- TASK STATEMENT -
Restate each entry below exactly; pictures stay out of the copy.

Dataset items:
%%

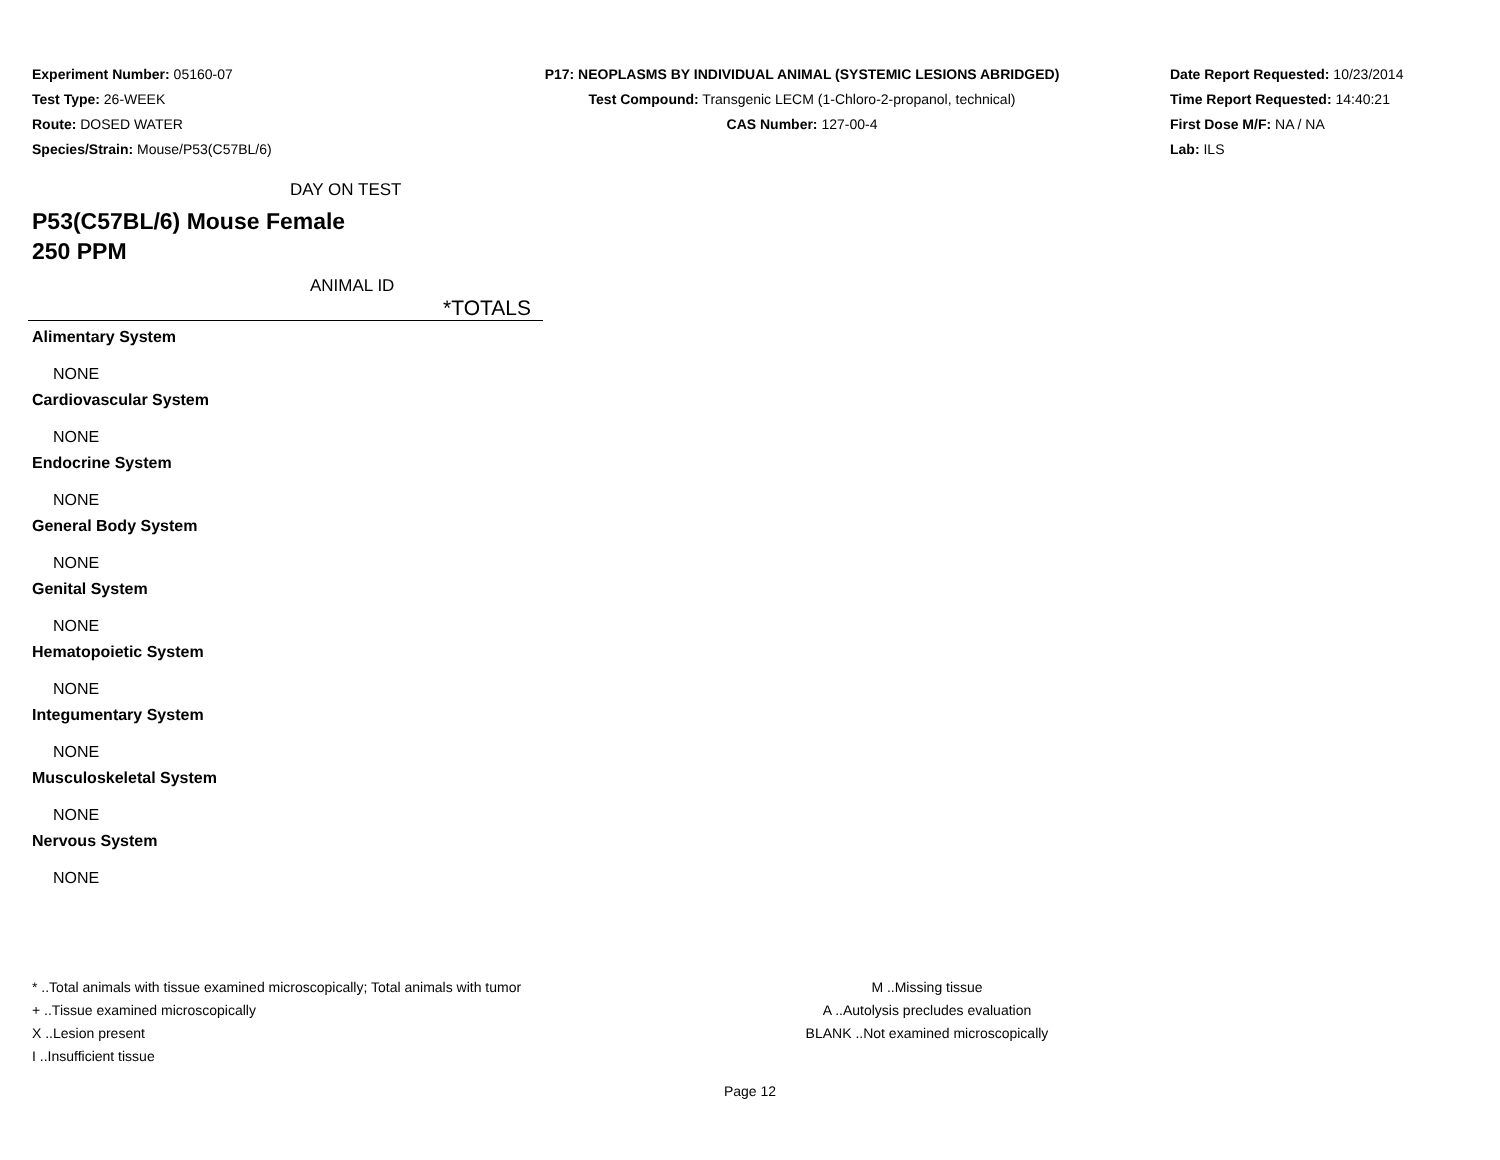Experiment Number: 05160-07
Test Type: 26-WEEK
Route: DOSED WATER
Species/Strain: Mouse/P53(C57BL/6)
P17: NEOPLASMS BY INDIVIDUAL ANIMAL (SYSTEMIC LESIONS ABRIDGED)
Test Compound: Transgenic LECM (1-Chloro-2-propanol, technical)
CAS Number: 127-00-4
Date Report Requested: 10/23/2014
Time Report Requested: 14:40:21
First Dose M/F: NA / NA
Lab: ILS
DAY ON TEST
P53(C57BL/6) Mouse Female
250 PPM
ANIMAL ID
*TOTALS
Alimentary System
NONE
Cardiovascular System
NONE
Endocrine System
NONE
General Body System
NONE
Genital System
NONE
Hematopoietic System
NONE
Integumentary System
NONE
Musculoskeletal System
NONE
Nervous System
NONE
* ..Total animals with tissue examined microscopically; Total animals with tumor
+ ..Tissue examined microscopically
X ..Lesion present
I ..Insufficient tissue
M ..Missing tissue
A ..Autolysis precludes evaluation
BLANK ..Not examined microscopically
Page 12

%%

- TASK OUTPUT -
Experiment Number: 05160-07
Test Type: 26-WEEK
Route: DOSED WATER
Species/Strain: Mouse/P53(C57BL/6)
P17: NEOPLASMS BY INDIVIDUAL ANIMAL (SYSTEMIC LESIONS ABRIDGED)
Test Compound: Transgenic LECM (1-Chloro-2-propanol, technical)
CAS Number: 127-00-4
Date Report Requested: 10/23/2014
Time Report Requested: 14:40:21
First Dose M/F: NA / NA
Lab: ILS
DAY ON TEST
P53(C57BL/6) Mouse Female
250 PPM
ANIMAL ID
*TOTALS
Alimentary System
NONE
Cardiovascular System
NONE
Endocrine System
NONE
General Body System
NONE
Genital System
NONE
Hematopoietic System
NONE
Integumentary System
NONE
Musculoskeletal System
NONE
Nervous System
NONE
* ..Total animals with tissue examined microscopically; Total animals with tumor
+ ..Tissue examined microscopically
X ..Lesion present
I ..Insufficient tissue
M ..Missing tissue
A ..Autolysis precludes evaluation
BLANK ..Not examined microscopically
Page 12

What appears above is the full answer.